Garlic & Rosemary Focaccia
- Maddison Grant

- Jan 6, 2021
- 3 min read
New Year, clean home.
This year I spent my Christmas break cleaning out the house, whether it be the wardrobe, the spare rooms or even the garage, nothing was off limits.
Mike had decided that he wanted to organise his tool section in the garage to make it more accessible and user friendly. This of course meant we had to pull everything out of that area and sort through it.
What does this have to do with making a Focaccia you may be asking.
Well while we were sorting through everything we discovered an instruction manual for a bread maker neither of us were sure if we still owned. So me being me, I rushed straight into the kitchen to look through all the cupboards, and there it was. Hiding at the very back of the cupboard behind all the huge soup pots, was a virtually brand new bread maker.
Jack pot!

I started reading through all the different setting and what I can make with this new found toy and found my favourite setting. Dough. This literally just mixes and rests the dough in a warm area. I have been dying to get a kitchen aid with a dough hook so this is my next best option.
Like a kid in a candy store I instantly started thinking about all the different things that I could bake. Top of my list a garlic and rosemary focaccia.
We had friends coming over for New Years Eve and of course 2 hours before they were due to arrive, I had the idea that I wanted to bake a fresh focaccia to have with some of the dips we had bought. Could I really get a better excuse to give my new toy a whirl.
It is seriously stupidly easy to make a delicious focaccia and it can be done relatively quickly.
First things first, you don't need a bread maker or even a stand mixer to make this recipe you can mix the dough by hand it just takes an extra few minutes to come together!
Garlic and Rosemary Focaccia Recipe

Prep Time: 1.5 hours
Cooking Time: 30 minutes
Ingredients
* 2 Tablespoons of Olive Oil for the pan
For the Dough
3 1/2 Cups of Plain Flour (All Purpose) - Sieved
3 Tablespoons of Olive Oil
1 1/4 Teaspoon of Salt
1 Tablespoon of Instant Yeast (Dry Active Yeast)
1 1/2 cups of Warm Water
Toppings
1-2 pinches of Sea Salt of Pink Rock Slat
2 Cloves of Minced Garlic (2.5cm squeeze tube of garlic)
1 Tablespoon of Rosemary finely cut
(See below for topping variations)
Instructions
Using a pastry brush, add the 2 tablespoons of olive oil into your pan and brush the base and sides making sure all edges are covered. I personally use a 20cm square cake tin but you can use any pan you like, just make sure it had relatively deep sides.
Combine all dough ingredients in either the bread maker or mixing bowl. If using the bread maker, select the dough options and start. If using a mixing bowl and electric mixer with the dough hook mix for 60 seconds. Alternatively combine in a mixing bowl by hand and turn out onto a well floured surface and kneed the dough. Keep in mind this is quite a sticky dough.

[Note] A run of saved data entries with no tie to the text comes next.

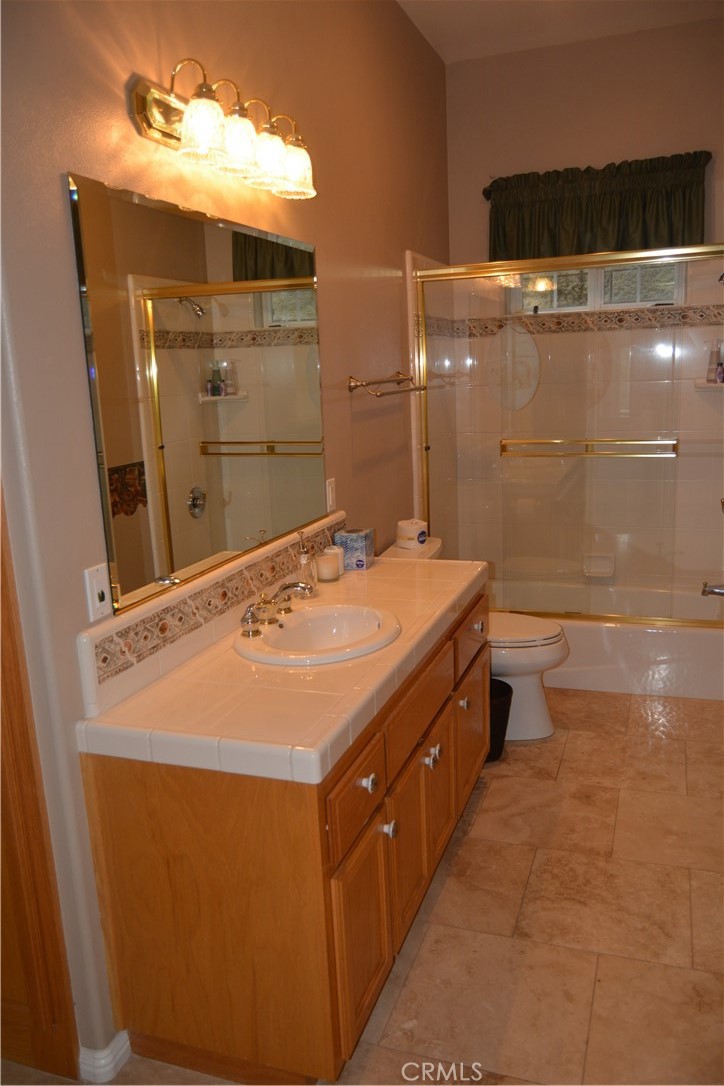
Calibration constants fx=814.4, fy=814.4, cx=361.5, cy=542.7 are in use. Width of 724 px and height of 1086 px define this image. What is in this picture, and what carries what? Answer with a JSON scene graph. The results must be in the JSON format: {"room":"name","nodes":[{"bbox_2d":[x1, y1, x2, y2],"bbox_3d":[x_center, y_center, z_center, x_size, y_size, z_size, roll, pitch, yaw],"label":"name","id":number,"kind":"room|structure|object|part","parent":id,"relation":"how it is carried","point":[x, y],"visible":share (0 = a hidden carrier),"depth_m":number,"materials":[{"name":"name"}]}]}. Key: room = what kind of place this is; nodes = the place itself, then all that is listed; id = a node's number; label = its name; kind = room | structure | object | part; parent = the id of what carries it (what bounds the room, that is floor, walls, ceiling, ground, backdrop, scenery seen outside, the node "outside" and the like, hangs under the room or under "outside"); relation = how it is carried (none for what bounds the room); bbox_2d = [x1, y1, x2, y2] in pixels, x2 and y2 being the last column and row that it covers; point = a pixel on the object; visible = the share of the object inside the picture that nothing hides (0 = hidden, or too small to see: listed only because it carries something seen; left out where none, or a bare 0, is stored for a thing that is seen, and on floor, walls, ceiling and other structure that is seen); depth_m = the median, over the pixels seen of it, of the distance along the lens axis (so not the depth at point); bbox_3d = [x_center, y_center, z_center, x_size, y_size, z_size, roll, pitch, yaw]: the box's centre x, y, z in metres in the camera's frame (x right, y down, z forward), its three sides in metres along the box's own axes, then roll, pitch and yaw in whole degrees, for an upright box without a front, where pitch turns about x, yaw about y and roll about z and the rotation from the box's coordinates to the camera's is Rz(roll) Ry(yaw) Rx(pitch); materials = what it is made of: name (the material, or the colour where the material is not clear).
{"room":"bathroom","nodes":[
{"label":"bathroom","id":0,"kind":"room"},
{"bbox_2d":[0,0,450,1076],"bbox_3d":[-0.303,-0.519,2.553,0.128,3.094,4.842,2,13,20],"label":"left wall","id":1,"kind":"structure","parent":0,"point":[127,124],"depth_m":1.91,"materials":[{"name":"beige paint"}]},
{"bbox_2d":[0,485,78,1081],"bbox_3d":[-1.007,0.180,1.617,0.678,2.154,0.297,2,13,20],"label":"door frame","id":2,"kind":"structure","parent":1,"relation":"in","point":[17,815],"depth_m":1.74,"materials":[{"name":"brown wood"}]},
{"bbox_2d":[84,563,110,621],"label":"wall outlet","id":3,"kind":"object","parent":1,"relation":"attached to","point":[100,587],"visible":0.98,"depth_m":1.73,"materials":[{"name":"white plastic"}]},
{"bbox_2d":[77,1030,131,1081],"bbox_3d":[-0.590,1.159,1.833,0.093,0.080,0.194,2,13,20],"label":"baseboard","id":4,"kind":"structure","parent":1,"relation":"attached to","point":[117,1038],"depth_m":1.82,"materials":[{"name":"white paint"}]},
{"bbox_2d":[69,170,328,618],"bbox_3d":[-0.332,-0.430,2.279,0.010,0.887,1.306,2,13,20],"label":"mirror","id":5,"kind":"object","parent":1,"relation":"attached to","point":[275,349],"visible":0.99,"depth_m":2.01,"materials":[{"name":"mirror"}]},
{"bbox_2d":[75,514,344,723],"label":"backsplash","id":6,"kind":"structure","parent":1,"relation":"attached to","point":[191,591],"depth_m":1.98,"materials":[{"name":"beige stone"}]},
{"bbox_2d":[127,58,315,201],"bbox_3d":[-0.306,-1.028,2.052,0.211,0.212,0.727,2,13,20],"label":"vanity light","id":7,"kind":"object","parent":1,"relation":"attached to","point":[188,113],"visible":0.99,"depth_m":1.93,"materials":[{"name":"gold metal"}]},
{"bbox_3d":[-0.359,-0.940,1.843,0.120,0.125,0.120,2,13,20],"label":"glass shade","id":8,"kind":"part","parent":7,"relation":"part of","materials":[{"name":"glass"}]},
{"bbox_3d":[-0.306,-0.969,1.967,0.117,0.122,0.119,2,13,20],"label":"shade","id":9,"kind":"part","parent":7,"relation":"part of","materials":[{"name":"glass"}]},
{"bbox_3d":[-0.244,-0.982,2.074,0.113,0.118,0.115,2,13,20],"label":"shade","id":10,"kind":"part","parent":7,"relation":"part of","materials":[{"name":"glass"}]},
{"bbox_3d":[-0.193,-1.026,2.222,0.125,0.131,0.126,2,13,20],"label":"glass shade","id":11,"kind":"part","parent":7,"relation":"part of","materials":[{"name":"glass"}]},
{"bbox_2d":[325,477,336,511],"bbox_3d":[-0.108,-0.173,2.938,0.011,0.117,0.072,2,13,20],"label":"light switch","id":12,"kind":"object","parent":1,"relation":"attached to","point":[330,489],"visible":0.94,"depth_m":2.92,"materials":[{"name":"white plastic"}]},
{"bbox_2d":[346,372,422,396],"bbox_3d":[0.114,-0.659,3.380,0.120,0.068,0.694,2,13,20],"label":"towel bar","id":13,"kind":"object","parent":1,"relation":"attached to","point":[406,379],"visible":0.99,"depth_m":3.20,"materials":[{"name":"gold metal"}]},
{"bbox_2d":[2,687,723,1085],"bbox_3d":[0.254,1.128,2.236,2.448,0.099,5.531,2,13,20],"label":"floor","id":14,"kind":"structure","parent":0,"point":[568,742],"depth_m":2.25,"materials":[{"name":"beige tile"}]},
{"bbox_2d":[78,586,489,1083],"bbox_3d":[-0.034,0.654,2.380,0.595,0.789,1.554,2,13,20],"label":"vanity cabinet","id":15,"kind":"object","parent":14,"relation":"on","point":[366,776],"visible":0.72,"depth_m":1.72,"materials":[{"name":"brown wood"}]},
{"bbox_2d":[77,548,487,784],"bbox_3d":[-0.066,0.238,2.285,0.598,0.073,1.618,2,13,20],"label":"tile countertop","id":16,"kind":"structure","parent":15,"relation":"on","point":[378,570],"depth_m":1.79,"materials":[{"name":"tile"}]},
{"bbox_2d":[296,530,315,593],"bbox_3d":[-0.181,0.062,2.536,0.063,0.201,0.069,2,13,20],"label":"soap dispenser","id":17,"kind":"object","parent":16,"relation":"on","point":[302,562],"visible":0.91,"depth_m":2.52,"materials":[{"name":"clear glass"}]},
{"bbox_2d":[234,603,402,666],"bbox_3d":[-0.107,0.306,2.179,0.426,0.155,0.489,2,13,20],"label":"sink","id":18,"kind":"object","parent":16,"relation":"in","point":[292,632],"visible":0.85,"depth_m":2.26,"materials":[{"name":"white ceramic"}]},
{"bbox_2d":[238,579,314,637],"bbox_3d":[-0.214,0.160,2.203,0.160,0.102,0.318,2,13,20],"label":"faucet","id":19,"kind":"object","parent":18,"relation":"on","point":[286,587],"visible":0.99,"depth_m":2.18,"materials":[{"name":"silver metal"}]},
{"bbox_2d":[314,549,339,581],"bbox_3d":[-0.116,0.078,2.722,0.081,0.089,0.081,2,13,20],"label":"candle","id":20,"kind":"object","parent":16,"relation":"on","point":[321,566],"visible":1,"depth_m":2.69,"materials":[{"name":"wax"}]},
{"bbox_2d":[334,527,374,570],"bbox_3d":[-0.027,0.018,2.890,0.116,0.127,0.110,2,13,20],"label":"tissue box","id":21,"kind":"object","parent":16,"relation":"on","point":[357,547],"visible":0.91,"depth_m":2.84,"materials":[{"name":"blue cardboard"}]},
{"bbox_3d":[-0.014,0.556,1.806,0.027,0.158,0.317,2,13,20],"label":"drawer","id":22,"kind":"part","parent":15,"relation":"part of","materials":[{"name":"brown wood"}]},
{"bbox_3d":[-0.002,0.913,1.899,0.038,0.452,0.302,2,13,20],"label":"cabinet door","id":23,"kind":"part","parent":15,"relation":"part of","materials":[{"name":"brown wood"}]},
{"bbox_3d":[0.008,0.535,1.836,0.033,0.036,0.033,2,13,20],"label":"knob","id":24,"kind":"part","parent":15,"relation":"part of","materials":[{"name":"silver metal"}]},
{"bbox_3d":[0.061,0.688,1.983,0.033,0.039,0.034,2,13,20],"label":"knob","id":25,"kind":"part","parent":15,"relation":"part of","materials":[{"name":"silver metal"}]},
{"bbox_3d":[0.117,0.822,2.212,0.046,0.443,0.305,2,13,20],"label":"cabinet door","id":26,"kind":"part","parent":15,"relation":"part of","materials":[{"name":"brown wood"}]},
{"bbox_3d":[0.153,0.429,2.240,0.027,0.151,0.526,2,13,20],"label":"drawer","id":27,"kind":"part","parent":15,"relation":"part of","materials":[{"name":"brown wood"}]},
{"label":"knob","id":28,"kind":"part","parent":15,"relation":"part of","materials":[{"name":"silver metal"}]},
{"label":"cabinet door","id":29,"kind":"part","parent":15,"relation":"part of","materials":[{"name":"brown wood"}]},
{"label":"knob","id":30,"kind":"part","parent":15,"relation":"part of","materials":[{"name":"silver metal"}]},
{"bbox_3d":[0.389,0.663,2.918,0.034,0.427,0.465,2,13,20],"label":"cabinet door","id":31,"kind":"part","parent":15,"relation":"part of","materials":[{"name":"brown wood"}]},
{"bbox_2d":[379,532,566,743],"bbox_3d":[0.476,0.403,3.464,0.784,0.772,0.484,2,13,20],"label":"toilet","id":32,"kind":"object","parent":14,"relation":"on","point":[543,710],"visible":0.35,"depth_m":3.33,"materials":[{"name":"white ceramic"}]},
{"bbox_2d":[395,518,427,550],"bbox_3d":[0.216,-0.038,3.555,0.134,0.114,0.134,2,13,20],"label":"toilet paper roll","id":33,"kind":"object","parent":32,"relation":"on","point":[406,532],"visible":0.97,"depth_m":3.51,"materials":[{"name":"white paper"}]},
{"bbox_3d":[0.591,0.355,3.481,0.492,0.044,0.411,2,13,20],"label":"toilet lid","id":34,"kind":"part","parent":32,"relation":"part of","materials":[{"name":"white"}]},
{"bbox_2d":[487,678,513,762],"bbox_3d":[0.471,0.700,3.209,0.245,0.284,0.237,2,13,20],"label":"trash can","id":35,"kind":"object","parent":14,"relation":"on","point":[505,685],"visible":0.34,"depth_m":3.14,"materials":[{"name":"black plastic"}]},
{"bbox_2d":[492,575,723,700],"bbox_3d":[1.197,0.440,4.204,1.539,0.328,0.793,2,13,20],"label":"bathtub","id":36,"kind":"object","parent":14,"relation":"on","point":[701,647],"visible":0.56,"depth_m":3.80,"materials":[{"name":"white plastic"}]},
{"bbox_2d":[414,241,723,625],"bbox_3d":[1.023,-0.423,3.680,1.580,1.639,0.098,2,13,20],"label":"shower door","id":37,"kind":"structure","parent":36,"relation":"on","point":[653,256],"depth_m":3.68,"materials":[{"name":"clear glass"}]},
{"bbox_2d":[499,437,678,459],"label":"towel bar","id":38,"kind":"object","parent":37,"relation":"attached to","point":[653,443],"visible":0.98,"depth_m":3.55,"materials":[{"name":"gold metal"}]},
{"bbox_2d":[396,0,722,63],"bbox_3d":[0.390,-1.989,1.753,2.299,0.106,4.943,2,13,20],"label":"ceiling","id":39,"kind":"structure","parent":0,"point":[442,52],"depth_m":3.73,"materials":[{"name":"white paint"}]},
{"bbox_2d":[440,20,723,611],"bbox_3d":[1.336,-0.979,4.301,1.694,3.092,0.150,2,13,20],"label":"back wall","id":40,"kind":"structure","parent":0,"point":[583,149],"depth_m":4.09,"materials":[{"name":"beige paint"}]},
{"bbox_2d":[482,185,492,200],"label":"curtain rod","id":41,"kind":"object","parent":40,"relation":"attached to","point":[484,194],"visible":0.24,"depth_m":4.23,"materials":[{"name":"metal"}]},
{"bbox_2d":[486,151,710,261],"bbox_3d":[1.157,-1.649,4.070,1.097,0.482,0.135,2,13,20],"label":"valance","id":42,"kind":"object","parent":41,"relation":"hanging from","point":[672,234],"visible":0.79,"depth_m":4.03,"materials":[{"name":"green fabric"}]},
{"bbox_2d":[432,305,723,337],"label":"tile border","id":43,"kind":"object","parent":40,"relation":"attached to","point":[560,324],"visible":0.68,"depth_m":4.16,"materials":[{"name":"tile"}]},
{"bbox_2d":[505,261,685,313],"bbox_3d":[1.216,-1.438,4.232,0.910,0.483,0.095,2,13,20],"label":"window","id":44,"kind":"structure","parent":40,"relation":"in","point":[604,273],"depth_m":4.24,"materials":[{"name":"glass"}]},
{"bbox_2d":[582,552,615,577],"bbox_3d":[1.299,0.124,4.455,0.169,0.120,0.076,2,13,20],"label":"soap dish","id":45,"kind":"object","parent":40,"relation":"attached to","point":[600,574],"visible":0.86,"depth_m":4.47,"materials":[{"name":"white ceramic"}]},
{"bbox_2d":[694,379,723,390],"bbox_3d":[1.753,-0.765,3.953,0.255,0.038,0.202,2,13,20],"label":"corner shelf","id":46,"kind":"object","parent":40,"relation":"attached to","point":[714,385],"visible":0.75,"depth_m":3.94,"materials":[{"name":"white ceramic"}]},
{"bbox_2d":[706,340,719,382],"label":"bottle","id":47,"kind":"object","parent":46,"relation":"on","point":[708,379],"visible":0.83,"depth_m":4.00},
{"bbox_2d":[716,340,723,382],"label":"bottle","id":48,"kind":"object","parent":46,"relation":"on","point":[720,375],"visible":0.9,"depth_m":3.92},
{"bbox_2d":[701,581,723,597],"bbox_3d":[1.674,0.212,3.752,0.205,0.083,0.067,2,13,20],"label":"tub spout","id":49,"kind":"object","parent":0,"point":[720,591],"visible":0.98,"depth_m":3.75,"materials":[{"name":"silver metal"}]},
{"bbox_2d":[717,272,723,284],"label":"shower head","id":50,"kind":"object","parent":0,"point":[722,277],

Scoop the sticky dough into the prepared pan and cover. Let the dough rise at room temperature for 1 hour.
Pre-heat the oven to 190°C or 375°F
If you let the dough rise in the bread maker, transfer into the pan now. I like to flip my dough in the pan once so that it coats the dough entirely in olive oil
Gently poke the dough all over to make deep dimples. This allows for the flavour of your toppings to be absorbed right through the bread.
Drizzle olive oil lightly over the dough and sprinkle with salt, garlic and rosemary. I like to use the pastry brush to make sure there is an even distribution of all toppings
Bake the bread for 30 minutes or until golden brown. If like me you have a hot spot in your oven make sure you rotate the pan 1-2 times to ensure even cooking. Serve warm but is just as delicious the next day!

Other toppings for your Focaccia
- Sea Salt & Rosemary
- Tomato & Basil
- Olives
- Caramelised Onion
- Sundried Tomatoes
- Parmesan & Herbs
The options are truly endless when it comes to toppings!